## Reading text
=== Begin Enclosure ===

It is for this reason that I want to both reclaim and put forward another version of open access, one that targets business oriented approaches directly and instead positions open access as an ongoing critical project. Focused on experimentation and the exploration of new institutions and practices, this approach towards openness, examining new formats and stimulating sharing and re-use of content, can be seen as a radical alternative to, and critique of, the business ethics underlying innovations in the knowledge economy. It also offers a potential way to break-through the object-formation of the scholarly book—something that prevails in the neoliberal vision of open access (which sees the book as a product)—and the exploitation of scholarly communication as capital, as objects to sustain and innovate the knowledge economy.
To do this I will compare the (mainly neoliberal) motives that the Finch report identifies as being fundamental to open access with the values underlying a series of experiments with radical open access publishing. I will begin by giving a short general overview of the influence of neoliberal rhetoric and ethics on higher education, and on experiments with digital academic and open access publishing more in general.
5.2.2.3 The Neoliberal Discourse on Open Access
The discourse of neoliberalism, which focuses on the reshaping of culture and society according to the demands and needs of the market, has infiltrated higher education on a number of different levels (Pekkola 2009). It has turned capitalism from a mode of production into a cultural logic where economic freedom is seen as the necessary precondition for political freedom. David Harvey, in his history of neoliberalism, describes it as ‘a theory of political economic practices that proposes that human well-being can best be advanced by liberating individual entrepreneurial freedoms and skills within an institutional framework characterized by strong private property rights, free markets and free trade’ (2007: 2). Wendy Brown conceptualises neoliberalism as a political rationality that extends market values and economic rationality beyond the economy into all dimensions of human life, including our institutions, where they become part of our social actions. Neoliberalism can thus be seen a form of governmentality which ‘produces subjects, forms of citizenship and behaviour, and a new organization of the social’ (Brown 2003). Within this mode of thinking, not only are universities forced to act more and more like profit-making enterprises instead of public institutions—in a process that also involves the ongoing privatisation of Higher Education in the UK—but the focus of the knowledge economy is also placed to an ever higher degree on the extensive standardisation and the economic exploitation of knowledge, as a form of capital produced within these universities (Hall 2008a). This leads to a situation where researchers within the knowledge economy are asked to produce research that feeds directly into and sustains the neoliberal economy (Olssen and Peters 2005).

=== End Enclosure ===

## Body or hand keypoint data
=== Begin Enclosure ===

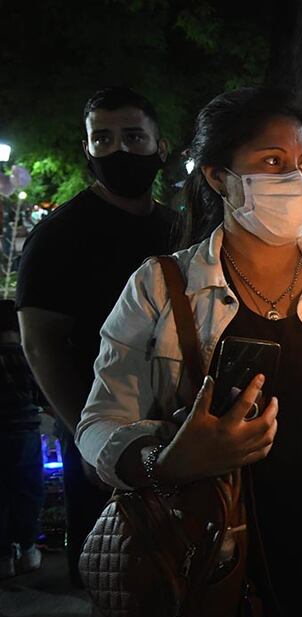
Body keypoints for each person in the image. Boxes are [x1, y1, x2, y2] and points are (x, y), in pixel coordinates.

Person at [75, 87, 302, 617]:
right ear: (218, 177)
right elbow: (97, 425)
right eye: (272, 162)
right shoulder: (161, 287)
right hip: (222, 558)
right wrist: (168, 459)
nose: (298, 180)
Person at [15, 86, 176, 587]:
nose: (118, 151)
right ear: (87, 151)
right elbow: (40, 344)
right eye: (102, 139)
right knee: (113, 577)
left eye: (132, 136)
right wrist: (87, 436)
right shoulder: (59, 235)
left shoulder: (178, 228)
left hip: (172, 424)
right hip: (95, 426)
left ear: (159, 146)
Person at [0, 299, 44, 579]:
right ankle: (28, 550)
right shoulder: (26, 353)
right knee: (28, 491)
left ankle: (4, 557)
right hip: (25, 430)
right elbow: (40, 393)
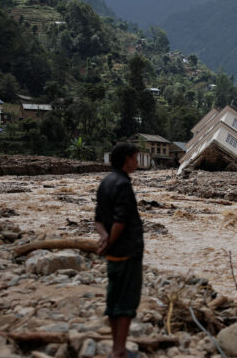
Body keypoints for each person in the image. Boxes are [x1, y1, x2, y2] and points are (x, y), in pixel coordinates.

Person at [95, 143, 143, 358]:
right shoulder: (123, 184)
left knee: (113, 300)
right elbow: (120, 222)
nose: (137, 162)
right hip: (127, 251)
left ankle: (116, 347)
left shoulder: (105, 182)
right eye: (135, 158)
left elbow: (97, 220)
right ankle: (119, 351)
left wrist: (104, 240)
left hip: (113, 254)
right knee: (126, 302)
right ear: (126, 159)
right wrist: (112, 241)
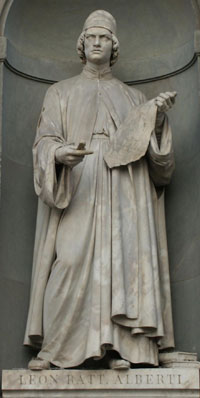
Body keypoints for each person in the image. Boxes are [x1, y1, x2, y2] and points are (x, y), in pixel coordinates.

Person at [24, 10, 176, 370]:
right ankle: (56, 347)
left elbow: (158, 165)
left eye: (103, 37)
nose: (96, 42)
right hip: (79, 183)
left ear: (113, 46)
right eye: (90, 36)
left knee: (121, 263)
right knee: (71, 259)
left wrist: (156, 121)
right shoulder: (59, 92)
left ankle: (118, 348)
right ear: (81, 44)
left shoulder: (133, 96)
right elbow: (43, 141)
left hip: (124, 188)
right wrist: (59, 153)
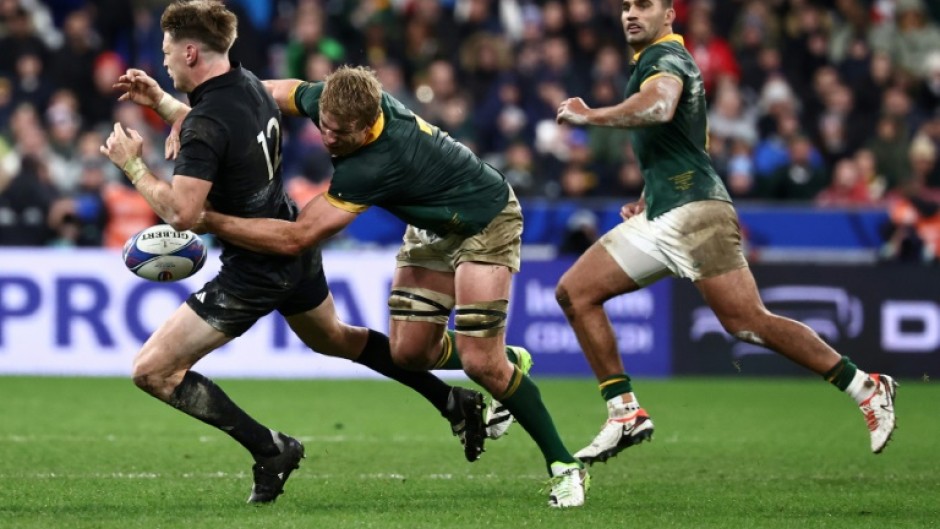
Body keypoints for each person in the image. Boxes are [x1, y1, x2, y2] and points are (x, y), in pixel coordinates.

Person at [98, 0, 488, 505]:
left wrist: (133, 167)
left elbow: (182, 214)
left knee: (152, 371)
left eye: (168, 50)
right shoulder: (251, 86)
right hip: (286, 237)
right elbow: (224, 131)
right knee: (337, 339)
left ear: (191, 51)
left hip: (257, 265)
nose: (165, 60)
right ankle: (450, 399)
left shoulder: (207, 123)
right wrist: (164, 105)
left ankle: (270, 448)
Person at [201, 65, 590, 508]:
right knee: (409, 354)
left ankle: (564, 465)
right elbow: (267, 92)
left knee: (484, 366)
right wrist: (195, 117)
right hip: (430, 227)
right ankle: (506, 358)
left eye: (340, 133)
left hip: (485, 221)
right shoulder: (339, 102)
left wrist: (209, 220)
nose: (328, 139)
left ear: (368, 126)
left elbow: (296, 237)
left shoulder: (375, 163)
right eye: (324, 127)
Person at [554, 0, 898, 465]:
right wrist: (647, 191)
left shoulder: (666, 58)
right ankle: (624, 413)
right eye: (626, 6)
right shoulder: (652, 60)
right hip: (664, 209)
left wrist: (589, 115)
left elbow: (658, 107)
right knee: (575, 293)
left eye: (644, 5)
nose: (631, 14)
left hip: (697, 213)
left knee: (747, 322)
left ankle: (865, 386)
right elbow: (679, 141)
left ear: (669, 14)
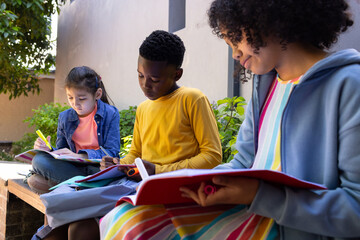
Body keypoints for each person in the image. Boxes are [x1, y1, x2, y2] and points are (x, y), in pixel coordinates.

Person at [99, 1, 360, 239]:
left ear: (270, 17)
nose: (235, 54)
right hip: (253, 213)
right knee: (127, 218)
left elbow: (355, 211)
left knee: (134, 229)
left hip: (295, 229)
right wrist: (201, 183)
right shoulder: (266, 84)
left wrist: (258, 195)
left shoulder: (349, 85)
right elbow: (243, 162)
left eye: (236, 38)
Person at [100, 30, 222, 176]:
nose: (145, 84)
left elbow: (212, 156)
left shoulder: (192, 99)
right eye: (140, 75)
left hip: (180, 187)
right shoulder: (143, 109)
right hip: (144, 185)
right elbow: (136, 154)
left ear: (177, 74)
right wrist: (117, 165)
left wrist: (158, 171)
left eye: (155, 80)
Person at [28, 66, 120, 194]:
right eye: (70, 97)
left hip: (98, 168)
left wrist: (80, 155)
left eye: (81, 99)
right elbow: (62, 152)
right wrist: (48, 149)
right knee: (39, 160)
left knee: (37, 181)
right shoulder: (65, 117)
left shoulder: (111, 114)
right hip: (74, 168)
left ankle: (74, 186)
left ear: (97, 94)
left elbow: (112, 152)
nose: (75, 104)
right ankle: (86, 187)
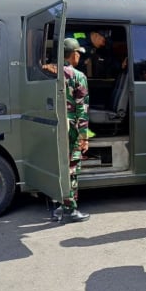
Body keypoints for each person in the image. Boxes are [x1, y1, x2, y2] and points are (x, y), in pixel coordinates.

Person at [52, 38, 90, 223]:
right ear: (73, 54)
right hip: (71, 130)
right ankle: (70, 209)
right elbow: (82, 109)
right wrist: (84, 137)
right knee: (72, 169)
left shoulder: (50, 72)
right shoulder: (78, 76)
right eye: (78, 53)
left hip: (53, 127)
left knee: (57, 168)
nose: (79, 57)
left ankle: (58, 206)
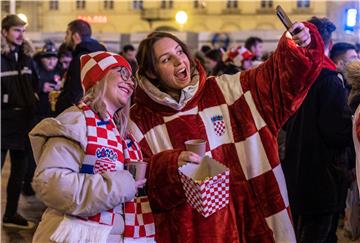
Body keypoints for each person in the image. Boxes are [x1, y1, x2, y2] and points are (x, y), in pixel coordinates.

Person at [128, 21, 324, 242]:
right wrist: (172, 167)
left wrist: (297, 46)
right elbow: (138, 189)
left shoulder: (227, 89)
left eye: (179, 51)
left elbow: (277, 79)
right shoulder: (138, 121)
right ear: (152, 73)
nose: (178, 61)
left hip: (256, 226)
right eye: (166, 59)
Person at [30, 51, 153, 242]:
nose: (130, 83)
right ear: (98, 77)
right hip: (80, 235)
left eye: (131, 78)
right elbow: (50, 184)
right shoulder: (77, 121)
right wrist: (120, 185)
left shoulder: (124, 134)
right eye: (122, 73)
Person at [283, 16, 353, 243]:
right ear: (328, 45)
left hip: (295, 170)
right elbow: (337, 133)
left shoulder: (295, 76)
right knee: (319, 234)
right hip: (323, 177)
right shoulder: (329, 79)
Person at [1, 14, 38, 229]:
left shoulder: (26, 56)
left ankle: (11, 213)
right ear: (5, 32)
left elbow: (34, 83)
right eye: (16, 30)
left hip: (23, 121)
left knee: (19, 172)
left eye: (23, 30)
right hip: (3, 120)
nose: (20, 34)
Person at [55, 19, 106, 115]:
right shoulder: (100, 54)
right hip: (98, 112)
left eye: (67, 34)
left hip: (81, 114)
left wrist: (59, 104)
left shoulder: (81, 59)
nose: (65, 38)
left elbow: (75, 95)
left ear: (76, 36)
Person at [34, 41, 63, 120]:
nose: (51, 62)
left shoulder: (60, 69)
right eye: (48, 58)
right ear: (41, 59)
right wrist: (40, 86)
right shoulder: (35, 70)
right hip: (39, 112)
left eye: (54, 58)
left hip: (56, 112)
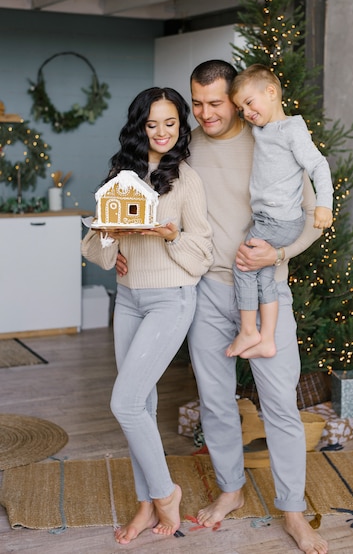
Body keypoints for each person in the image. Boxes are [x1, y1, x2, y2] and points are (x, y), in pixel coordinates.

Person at [116, 61, 329, 554]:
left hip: (268, 288)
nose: (205, 113)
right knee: (215, 402)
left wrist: (280, 254)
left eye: (216, 103)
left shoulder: (273, 139)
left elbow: (313, 213)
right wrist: (125, 243)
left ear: (236, 98)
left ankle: (293, 512)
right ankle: (231, 490)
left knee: (279, 403)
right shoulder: (185, 144)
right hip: (206, 290)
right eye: (198, 103)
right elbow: (149, 196)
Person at [81, 87, 213, 546]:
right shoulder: (122, 175)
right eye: (152, 124)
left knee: (124, 403)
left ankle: (165, 493)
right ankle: (144, 505)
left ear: (180, 127)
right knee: (143, 406)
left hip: (171, 300)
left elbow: (203, 253)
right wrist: (109, 235)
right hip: (129, 300)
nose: (161, 132)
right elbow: (94, 251)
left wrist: (171, 235)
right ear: (139, 126)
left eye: (170, 123)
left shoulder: (187, 180)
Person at [226, 64, 333, 360]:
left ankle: (249, 331)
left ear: (271, 92)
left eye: (249, 103)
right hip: (272, 218)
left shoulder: (291, 130)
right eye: (240, 108)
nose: (246, 112)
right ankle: (267, 340)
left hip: (278, 220)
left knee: (244, 265)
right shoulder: (262, 128)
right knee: (264, 276)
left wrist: (325, 204)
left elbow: (318, 165)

=== End Enclosure ===

## Exercise brief
Return the whole open access passage word for word, with nothing changed. These rows come from a different source.

## Task answer
It is for this reason that I want to both reclaim and put forward another version of open access, one that targets business oriented approaches directly and instead positions open access as an ongoing critical project. Focused on experimentation and the exploration of new institutions and practices, this approach towards openness, examining new formats and stimulating sharing and re-use of content, can be seen as a radical alternative to, and critique of, the business ethics underlying innovations in the knowledge economy. It also offers a potential way to break-through the object-formation of the scholarly book—something that prevails in the neoliberal vision of open access (which sees the book as a product)—and the exploitation of scholarly communication as capital, as objects to sustain and innovate the knowledge economy.
To do this I will compare the (mainly neoliberal) motives that the Finch report identifies as being fundamental to open access with the values underlying a series of experiments with radical open access publishing. I will begin by giving a short general overview of the influence of neoliberal rhetoric and ethics on higher education, and on experiments with digital academic and open access publishing more in general.
5.2.2.3 The Neoliberal Discourse on Open Access
The discourse of neoliberalism, which focuses on the reshaping of culture and society according to the demands and needs of the market, has infiltrated higher education on a number of different levels (Pekkola 2009). It has turned capitalism from a mode of production into a cultural logic where economic freedom is seen as the necessary precondition for political freedom. David Harvey, in his history of neoliberalism, describes it as ‘a theory of political economic practices that proposes that human well-being can best be advanced by liberating individual entrepreneurial freedoms and skills within an institutional framework characterized by strong private property rights, free markets and free trade’ (2007: 2). Wendy Brown conceptualises neoliberalism as a political rationality that extends market values and economic rationality beyond the economy into all dimensions of human life, including our institutions, where they become part of our social actions. Neoliberalism can thus be seen a form of governmentality which ‘produces subjects, forms of citizenship and behaviour, and a new organization of the social’ (Brown 2003). Within this mode of thinking, not only are universities forced to act more and more like profit-making enterprises instead of public institutions—in a process that also involves the ongoing privatisation of Higher Education in the UK—but the focus of the knowledge economy is also placed to an ever higher degree on the extensive standardisation and the economic exploitation of knowledge, as a form of capital produced within these universities (Hall 2008a). This leads to a situation where researchers within the knowledge economy are asked to produce research that feeds directly into and sustains the neoliberal economy (Olssen and Peters 2005).